[PASSAGE PROVIDED]
Give me more Assault Cannon ammo, it gives the rest of my Squad opportunity to pin Oaths on eachother and buff their Terminator Plate.


----------



## ntaw (Jul 20, 2012)

Mine keeps glitching in that the screen goes black for a moment then comes back. Sometimes it happens a lot... like..a frigging lot. It saddens me, but the game is still great. I think it's pretty funny that they tell you what the dice rolls are, and I love the little selected termie camera view in the top right.


----------



## GrizBe (May 12, 2010)

Could be your video card Ntaw... try turning down the quality slightly, it might help it.


----------



## ntaw (Jul 20, 2012)

I have two video cards in my computer, never had this issue with anything before. I'll try it though.


----------



## Magpie_Oz (Jan 16, 2012)

Having two cards might be your problem ?


----------



## Zion (May 31, 2011)

Bayonet said:


> Initial thoughts?
> 
> Give me more Assault Cannon ammo, it gives the rest of my Squad opportunity to pin Oaths on eachother and buff their Terminator Plate.


Someone hasn't played the board game. Those aren't problems but the way the game this is based on is played.

Frommwhat I've heard it's a really faithful port of the board game, though that's all it is at its core, which means if you don't like that, you may not like this.


----------



## Bayonet (Aug 13, 2010)

Zion said:


> Someone hasn't played the board game. Those aren't problems but the way the game this is based on is played.
> 
> Frommwhat I've heard it's a really faithful port of the board game, though that's all it is at its core, which means if you don't like that, you may not like this.



I haven't played the board game but I'd love to, my post above was meant more of a stab at humour (poor attempt...).

A re-production of Space Hulk I played on Android (Templar Assault RPG) had limited ammunition for all weapons including Storm Bolters so I was suprised when they had Unlimited in the actual game although the malfunction side of things was an interesting mechanic.


----------
[/PASSAGE PROVIDED]
[ENTRIES SUPPLIED]
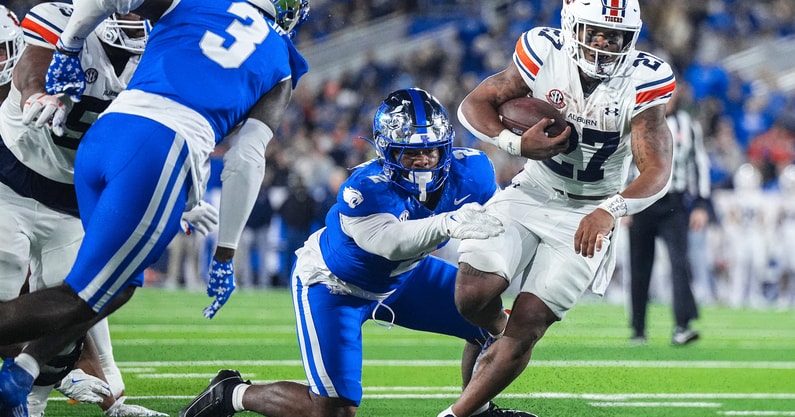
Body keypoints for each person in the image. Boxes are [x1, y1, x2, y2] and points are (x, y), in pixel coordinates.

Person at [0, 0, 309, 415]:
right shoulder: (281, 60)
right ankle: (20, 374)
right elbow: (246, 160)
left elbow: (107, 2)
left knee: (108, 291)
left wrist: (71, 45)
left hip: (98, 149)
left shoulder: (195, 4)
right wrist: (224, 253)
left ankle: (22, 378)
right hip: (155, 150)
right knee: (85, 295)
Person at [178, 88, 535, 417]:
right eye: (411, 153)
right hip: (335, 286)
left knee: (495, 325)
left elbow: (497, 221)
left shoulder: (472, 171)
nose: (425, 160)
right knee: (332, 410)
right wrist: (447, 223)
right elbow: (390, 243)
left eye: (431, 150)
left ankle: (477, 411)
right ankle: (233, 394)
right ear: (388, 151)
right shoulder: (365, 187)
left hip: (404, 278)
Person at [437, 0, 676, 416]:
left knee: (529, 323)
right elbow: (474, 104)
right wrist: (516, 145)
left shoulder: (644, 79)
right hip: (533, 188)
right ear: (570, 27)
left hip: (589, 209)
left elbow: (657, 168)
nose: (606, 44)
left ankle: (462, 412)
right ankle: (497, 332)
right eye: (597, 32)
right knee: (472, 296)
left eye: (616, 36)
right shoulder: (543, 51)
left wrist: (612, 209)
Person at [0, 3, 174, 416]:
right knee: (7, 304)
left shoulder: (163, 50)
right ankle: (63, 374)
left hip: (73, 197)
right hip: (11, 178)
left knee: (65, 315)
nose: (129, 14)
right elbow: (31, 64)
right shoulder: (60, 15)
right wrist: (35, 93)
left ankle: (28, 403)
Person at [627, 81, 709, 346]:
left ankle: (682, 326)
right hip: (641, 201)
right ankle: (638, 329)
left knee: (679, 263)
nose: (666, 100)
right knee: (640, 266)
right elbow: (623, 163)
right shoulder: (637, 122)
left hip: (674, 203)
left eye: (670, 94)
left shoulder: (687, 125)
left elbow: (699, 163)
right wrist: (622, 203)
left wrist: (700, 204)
[/ENTRIES SUPPLIED]
[ENTRIES SUPPLIED]
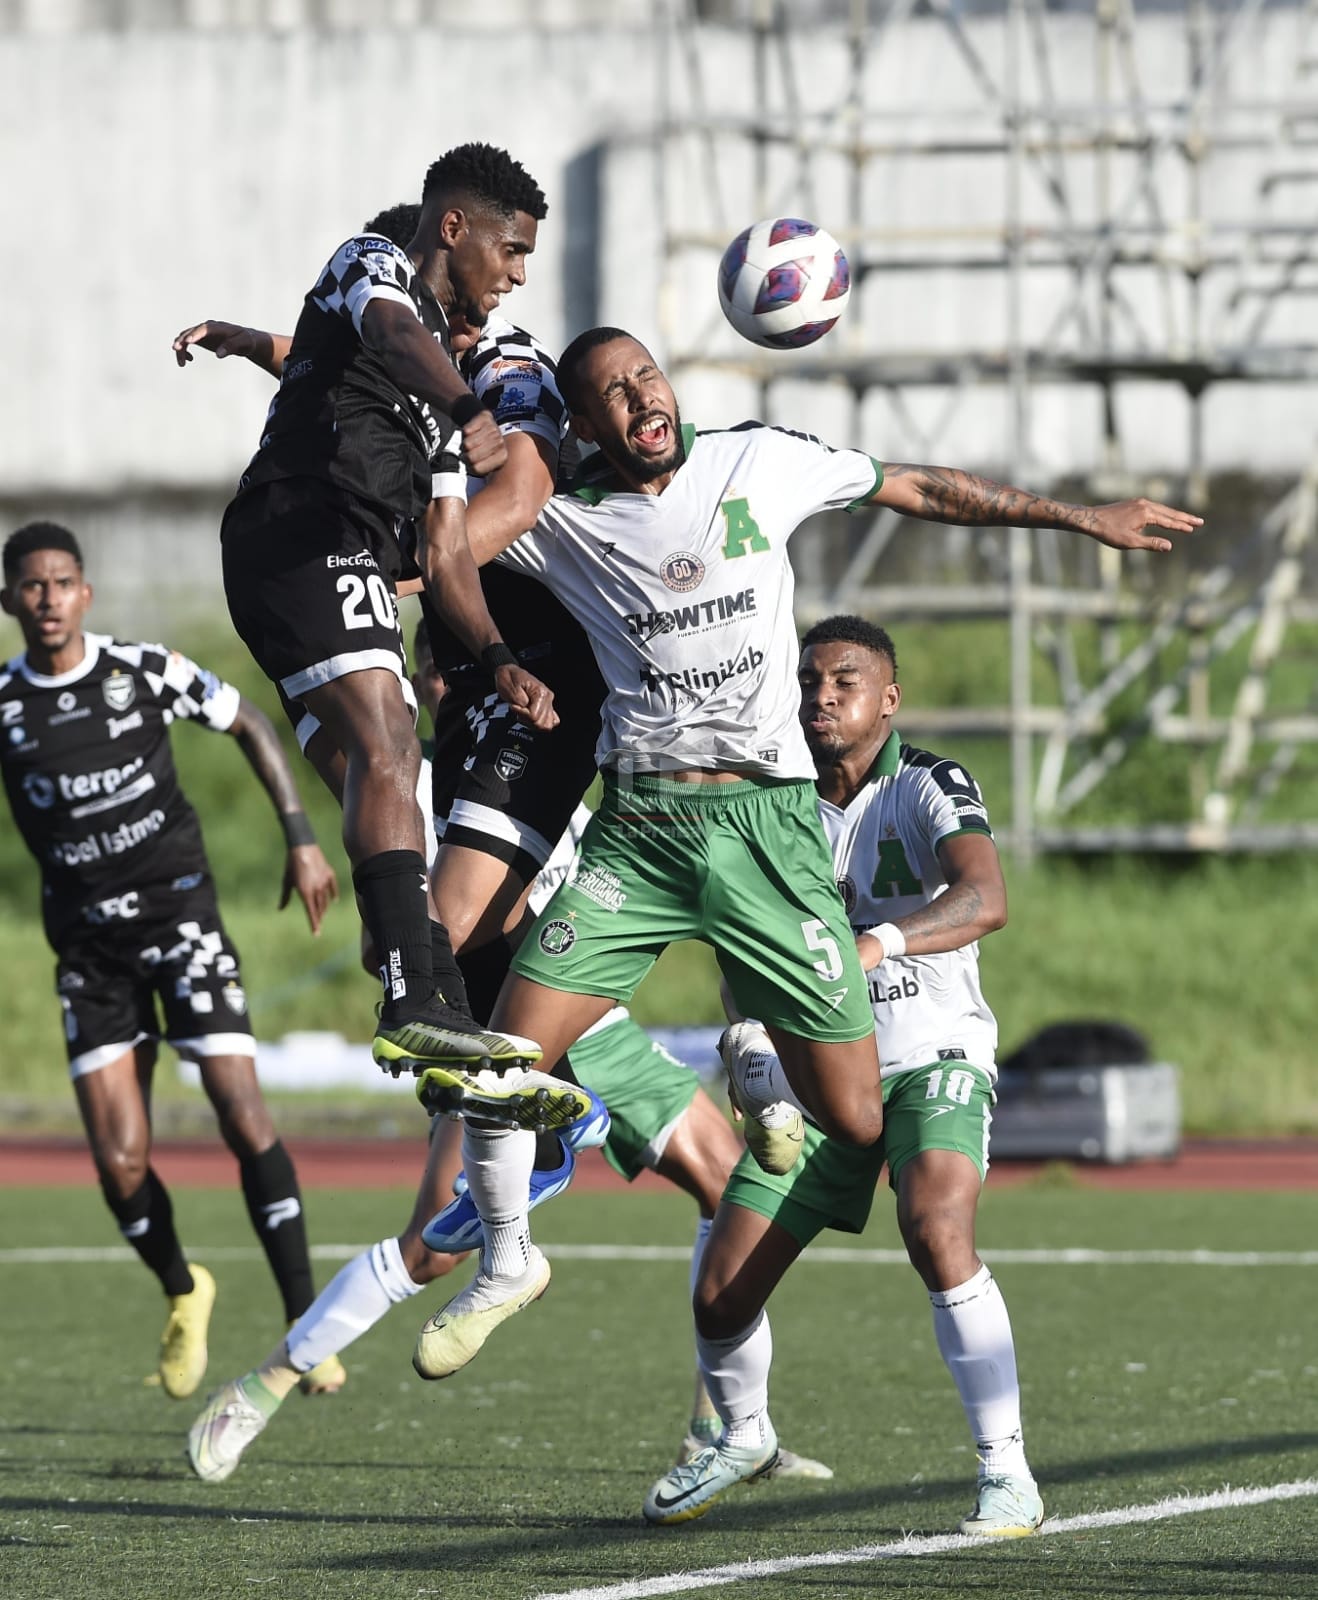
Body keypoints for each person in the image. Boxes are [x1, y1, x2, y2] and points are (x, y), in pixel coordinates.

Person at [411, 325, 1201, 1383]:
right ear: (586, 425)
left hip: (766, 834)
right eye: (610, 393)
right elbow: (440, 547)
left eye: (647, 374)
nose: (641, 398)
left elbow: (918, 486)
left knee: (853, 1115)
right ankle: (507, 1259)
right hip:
[/ENTRIES SUPPLIED]
§ REQUIREMENT
Can you reproduce the passage of the Space Hulk forum thread that opens with "A re-production of" and closes with "an interesting mechanic.", substituting "Heavy Flamers" for "Storm Bolters"?

§ EXPECTED OUTPUT
A re-production of Space Hulk I played on Android (Templar Assault RPG) had limited ammunition for all weapons including Heavy Flamers so I was suprised when they had Unlimited in the actual game although the malfunction side of things was an interesting mechanic.